» Exercise goal
Count the lines in the items below that contain the string "vector", treating uppercase and lowercase as distinct, and reply with that number alone.

** Start of Record set **

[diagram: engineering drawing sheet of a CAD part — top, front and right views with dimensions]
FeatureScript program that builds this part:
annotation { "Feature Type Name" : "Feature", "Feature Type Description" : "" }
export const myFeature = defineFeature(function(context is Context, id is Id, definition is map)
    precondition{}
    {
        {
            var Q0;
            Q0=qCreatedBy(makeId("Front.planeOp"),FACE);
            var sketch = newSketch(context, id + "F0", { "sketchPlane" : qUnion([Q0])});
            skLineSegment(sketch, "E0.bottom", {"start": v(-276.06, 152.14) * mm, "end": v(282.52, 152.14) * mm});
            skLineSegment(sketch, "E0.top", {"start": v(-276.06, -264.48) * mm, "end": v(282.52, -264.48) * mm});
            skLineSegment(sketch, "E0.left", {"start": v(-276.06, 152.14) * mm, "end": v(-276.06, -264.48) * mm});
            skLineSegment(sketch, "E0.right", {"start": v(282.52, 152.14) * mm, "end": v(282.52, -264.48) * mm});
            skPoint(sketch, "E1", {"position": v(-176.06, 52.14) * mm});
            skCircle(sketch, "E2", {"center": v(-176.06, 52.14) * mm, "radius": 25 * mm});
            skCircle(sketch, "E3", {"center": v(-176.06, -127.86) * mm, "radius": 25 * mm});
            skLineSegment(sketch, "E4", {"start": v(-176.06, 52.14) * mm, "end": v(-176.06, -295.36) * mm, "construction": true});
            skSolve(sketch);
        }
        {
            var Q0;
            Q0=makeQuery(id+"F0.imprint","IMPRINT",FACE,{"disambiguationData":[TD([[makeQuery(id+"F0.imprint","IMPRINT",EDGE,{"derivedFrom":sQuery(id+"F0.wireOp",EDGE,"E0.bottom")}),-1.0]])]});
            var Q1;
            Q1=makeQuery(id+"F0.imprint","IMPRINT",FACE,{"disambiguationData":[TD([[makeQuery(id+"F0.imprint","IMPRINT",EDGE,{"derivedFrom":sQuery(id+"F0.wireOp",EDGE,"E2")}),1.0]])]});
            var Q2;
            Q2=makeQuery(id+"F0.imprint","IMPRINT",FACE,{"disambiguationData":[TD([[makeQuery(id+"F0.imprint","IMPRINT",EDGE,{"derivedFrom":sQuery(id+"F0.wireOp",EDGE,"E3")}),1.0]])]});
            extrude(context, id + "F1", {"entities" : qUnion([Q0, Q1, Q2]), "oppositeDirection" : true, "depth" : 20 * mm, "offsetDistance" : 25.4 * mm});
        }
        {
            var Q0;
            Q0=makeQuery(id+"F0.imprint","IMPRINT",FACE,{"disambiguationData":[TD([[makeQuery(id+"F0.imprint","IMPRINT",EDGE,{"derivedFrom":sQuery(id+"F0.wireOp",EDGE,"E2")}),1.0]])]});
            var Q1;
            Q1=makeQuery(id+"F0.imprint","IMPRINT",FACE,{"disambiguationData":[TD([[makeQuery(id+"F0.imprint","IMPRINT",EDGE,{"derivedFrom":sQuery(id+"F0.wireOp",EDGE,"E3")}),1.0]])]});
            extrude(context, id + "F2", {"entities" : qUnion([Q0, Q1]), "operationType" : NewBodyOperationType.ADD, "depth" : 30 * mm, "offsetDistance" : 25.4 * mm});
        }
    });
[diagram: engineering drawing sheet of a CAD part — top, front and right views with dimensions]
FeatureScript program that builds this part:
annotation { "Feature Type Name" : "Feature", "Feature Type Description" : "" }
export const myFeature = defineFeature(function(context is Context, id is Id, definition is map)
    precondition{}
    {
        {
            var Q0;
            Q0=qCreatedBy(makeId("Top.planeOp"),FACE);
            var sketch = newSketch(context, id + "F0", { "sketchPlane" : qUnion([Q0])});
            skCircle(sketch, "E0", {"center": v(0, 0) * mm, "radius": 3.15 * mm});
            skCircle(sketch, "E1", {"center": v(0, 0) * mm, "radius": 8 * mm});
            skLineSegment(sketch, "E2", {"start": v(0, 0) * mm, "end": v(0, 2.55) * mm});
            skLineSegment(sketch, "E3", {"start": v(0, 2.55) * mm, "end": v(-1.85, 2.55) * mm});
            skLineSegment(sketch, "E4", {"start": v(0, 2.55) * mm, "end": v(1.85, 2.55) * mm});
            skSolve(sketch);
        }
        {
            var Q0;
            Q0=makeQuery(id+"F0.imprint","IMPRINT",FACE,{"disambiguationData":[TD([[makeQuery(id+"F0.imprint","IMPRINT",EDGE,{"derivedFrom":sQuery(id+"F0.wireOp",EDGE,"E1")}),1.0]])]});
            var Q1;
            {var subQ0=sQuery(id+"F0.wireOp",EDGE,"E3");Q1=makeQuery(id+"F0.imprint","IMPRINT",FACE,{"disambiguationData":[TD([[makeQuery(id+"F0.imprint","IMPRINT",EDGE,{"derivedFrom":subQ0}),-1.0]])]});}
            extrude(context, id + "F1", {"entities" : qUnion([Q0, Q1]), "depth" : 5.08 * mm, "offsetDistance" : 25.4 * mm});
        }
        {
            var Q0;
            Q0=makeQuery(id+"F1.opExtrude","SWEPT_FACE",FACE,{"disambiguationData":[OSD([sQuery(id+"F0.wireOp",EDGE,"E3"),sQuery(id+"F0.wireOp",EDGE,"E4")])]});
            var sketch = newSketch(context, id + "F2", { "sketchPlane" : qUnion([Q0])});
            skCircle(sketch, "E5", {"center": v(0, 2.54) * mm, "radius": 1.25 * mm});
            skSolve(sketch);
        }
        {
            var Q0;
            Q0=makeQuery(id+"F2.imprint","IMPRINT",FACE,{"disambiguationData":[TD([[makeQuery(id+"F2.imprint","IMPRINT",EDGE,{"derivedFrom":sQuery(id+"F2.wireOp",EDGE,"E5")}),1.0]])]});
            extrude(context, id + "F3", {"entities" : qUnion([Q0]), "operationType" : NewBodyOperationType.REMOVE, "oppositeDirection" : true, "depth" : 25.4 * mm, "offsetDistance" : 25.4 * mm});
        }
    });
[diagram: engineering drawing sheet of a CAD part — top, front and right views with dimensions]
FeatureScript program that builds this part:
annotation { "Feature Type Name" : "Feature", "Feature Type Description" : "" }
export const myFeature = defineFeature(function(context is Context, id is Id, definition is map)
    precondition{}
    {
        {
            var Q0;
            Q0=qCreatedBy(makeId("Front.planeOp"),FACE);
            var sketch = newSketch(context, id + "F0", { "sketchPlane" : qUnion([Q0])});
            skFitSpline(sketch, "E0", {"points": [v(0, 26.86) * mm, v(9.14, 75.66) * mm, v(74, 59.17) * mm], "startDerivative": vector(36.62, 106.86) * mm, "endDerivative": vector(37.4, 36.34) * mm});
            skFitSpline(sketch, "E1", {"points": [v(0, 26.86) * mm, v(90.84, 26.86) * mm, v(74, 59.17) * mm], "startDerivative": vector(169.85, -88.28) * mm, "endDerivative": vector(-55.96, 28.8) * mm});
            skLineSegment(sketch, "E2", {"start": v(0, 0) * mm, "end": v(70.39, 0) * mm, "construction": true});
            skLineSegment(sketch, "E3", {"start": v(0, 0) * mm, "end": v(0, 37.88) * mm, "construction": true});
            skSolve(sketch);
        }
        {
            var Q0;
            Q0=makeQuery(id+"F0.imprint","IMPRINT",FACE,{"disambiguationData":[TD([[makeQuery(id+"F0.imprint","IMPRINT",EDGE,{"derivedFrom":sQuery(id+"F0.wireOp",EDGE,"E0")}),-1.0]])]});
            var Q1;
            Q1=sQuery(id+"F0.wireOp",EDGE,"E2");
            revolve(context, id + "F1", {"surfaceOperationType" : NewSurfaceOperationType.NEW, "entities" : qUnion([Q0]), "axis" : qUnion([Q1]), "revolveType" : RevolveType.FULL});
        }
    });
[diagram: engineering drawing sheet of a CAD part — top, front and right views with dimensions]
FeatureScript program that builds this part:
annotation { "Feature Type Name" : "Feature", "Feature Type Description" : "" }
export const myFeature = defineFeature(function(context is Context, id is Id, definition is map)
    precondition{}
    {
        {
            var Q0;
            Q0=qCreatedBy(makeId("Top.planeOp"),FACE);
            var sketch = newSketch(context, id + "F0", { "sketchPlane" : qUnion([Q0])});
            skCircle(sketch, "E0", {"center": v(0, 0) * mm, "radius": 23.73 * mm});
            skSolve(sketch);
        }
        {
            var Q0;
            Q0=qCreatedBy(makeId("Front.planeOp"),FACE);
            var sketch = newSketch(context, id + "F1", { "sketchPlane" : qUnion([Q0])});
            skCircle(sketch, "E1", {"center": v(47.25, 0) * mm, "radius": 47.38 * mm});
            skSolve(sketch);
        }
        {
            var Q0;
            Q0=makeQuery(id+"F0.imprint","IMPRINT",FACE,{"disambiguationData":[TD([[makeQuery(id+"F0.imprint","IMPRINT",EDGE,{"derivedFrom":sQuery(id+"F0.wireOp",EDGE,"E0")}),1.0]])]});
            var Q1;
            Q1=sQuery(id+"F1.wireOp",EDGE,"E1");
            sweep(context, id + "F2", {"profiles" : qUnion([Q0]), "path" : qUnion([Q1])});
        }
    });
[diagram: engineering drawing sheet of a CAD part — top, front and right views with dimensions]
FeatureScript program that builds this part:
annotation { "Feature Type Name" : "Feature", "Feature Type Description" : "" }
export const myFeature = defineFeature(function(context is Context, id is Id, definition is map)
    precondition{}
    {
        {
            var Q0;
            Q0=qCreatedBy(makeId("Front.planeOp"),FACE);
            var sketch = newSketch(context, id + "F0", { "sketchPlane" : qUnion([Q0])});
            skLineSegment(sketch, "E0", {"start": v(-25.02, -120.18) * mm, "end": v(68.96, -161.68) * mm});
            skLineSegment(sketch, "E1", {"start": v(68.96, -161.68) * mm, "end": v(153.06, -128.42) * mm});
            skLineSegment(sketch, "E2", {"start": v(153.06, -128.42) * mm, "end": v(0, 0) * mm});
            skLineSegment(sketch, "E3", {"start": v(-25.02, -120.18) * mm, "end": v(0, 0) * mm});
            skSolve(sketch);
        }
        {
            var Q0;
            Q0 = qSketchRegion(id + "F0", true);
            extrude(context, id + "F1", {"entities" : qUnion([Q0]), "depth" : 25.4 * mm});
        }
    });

** End of Record set **

» Task output
2